DIRECTIONS FOR THIS TASK: Are you able to quote each entry exactly as written?
───── DATA PROVIDED ─────
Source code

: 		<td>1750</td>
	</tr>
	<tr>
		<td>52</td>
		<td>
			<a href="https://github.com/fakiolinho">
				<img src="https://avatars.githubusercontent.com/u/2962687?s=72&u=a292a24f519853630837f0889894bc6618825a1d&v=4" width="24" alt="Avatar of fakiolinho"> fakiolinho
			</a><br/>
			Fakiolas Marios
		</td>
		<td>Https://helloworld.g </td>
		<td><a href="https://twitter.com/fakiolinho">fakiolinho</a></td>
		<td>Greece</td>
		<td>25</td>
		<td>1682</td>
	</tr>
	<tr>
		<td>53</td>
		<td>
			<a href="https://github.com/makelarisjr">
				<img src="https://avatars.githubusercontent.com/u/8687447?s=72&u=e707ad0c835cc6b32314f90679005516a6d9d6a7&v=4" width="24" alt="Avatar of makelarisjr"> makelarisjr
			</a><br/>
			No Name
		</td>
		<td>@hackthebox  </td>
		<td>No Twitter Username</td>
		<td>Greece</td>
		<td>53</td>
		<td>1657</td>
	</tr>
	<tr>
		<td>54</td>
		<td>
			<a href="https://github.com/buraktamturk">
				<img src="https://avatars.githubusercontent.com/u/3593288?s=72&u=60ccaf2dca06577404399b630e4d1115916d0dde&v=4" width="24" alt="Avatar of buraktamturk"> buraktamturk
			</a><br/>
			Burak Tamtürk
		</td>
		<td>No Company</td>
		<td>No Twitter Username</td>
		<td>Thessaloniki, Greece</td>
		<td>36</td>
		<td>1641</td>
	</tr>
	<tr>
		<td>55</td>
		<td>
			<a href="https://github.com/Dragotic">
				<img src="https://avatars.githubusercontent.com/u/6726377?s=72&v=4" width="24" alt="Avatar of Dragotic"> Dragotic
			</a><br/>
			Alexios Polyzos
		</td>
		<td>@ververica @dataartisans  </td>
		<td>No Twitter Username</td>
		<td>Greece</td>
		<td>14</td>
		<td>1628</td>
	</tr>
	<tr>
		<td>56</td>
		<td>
─────
REPLY TO THE EXERCISE:
Source code

: 		<td>1750</td>
	</tr>
	<tr>
		<td>52</td>
		<td>
			<a href="https://github.com/fakiolinho">
				<img src="https://avatars.githubusercontent.com/u/2962687?s=72&u=a292a24f519853630837f0889894bc6618825a1d&v=4" width="24" alt="Avatar of fakiolinho"> fakiolinho
			</a><br/>
			Fakiolas Marios
		</td>
		<td>Https://helloworld.g </td>
		<td><a href="https://twitter.com/fakiolinho">fakiolinho</a></td>
		<td>Greece</td>
		<td>25</td>
		<td>1682</td>
	</tr>
	<tr>
		<td>53</td>
		<td>
			<a href="https://github.com/makelarisjr">
				<img src="https://avatars.githubusercontent.com/u/8687447?s=72&u=e707ad0c835cc6b32314f90679005516a6d9d6a7&v=4" width="24" alt="Avatar of makelarisjr"> makelarisjr
			</a><br/>
			No Name
		</td>
		<td>@hackthebox  </td>
		<td>No Twitter Username</td>
		<td>Greece</td>
		<td>53</td>
		<td>1657</td>
	</tr>
	<tr>
		<td>54</td>
		<td>
			<a href="https://github.com/buraktamturk">
				<img src="https://avatars.githubusercontent.com/u/3593288?s=72&u=60ccaf2dca06577404399b630e4d1115916d0dde&v=4" width="24" alt="Avatar of buraktamturk"> buraktamturk
			</a><br/>
			Burak Tamtürk
		</td>
		<td>No Company</td>
		<td>No Twitter Username</td>
		<td>Thessaloniki, Greece</td>
		<td>36</td>
		<td>1641</td>
	</tr>
	<tr>
		<td>55</td>
		<td>
			<a href="https://github.com/Dragotic">
				<img src="https://avatars.githubusercontent.com/u/6726377?s=72&v=4" width="24" alt="Avatar of Dragotic"> Dragotic
			</a><br/>
			Alexios Polyzos
		</td>
		<td>@ververica @dataartisans  </td>
		<td>No Twitter Username</td>
		<td>Greece</td>
		<td>14</td>
		<td>1628</td>
	</tr>
	<tr>
		<td>56</td>
		<td>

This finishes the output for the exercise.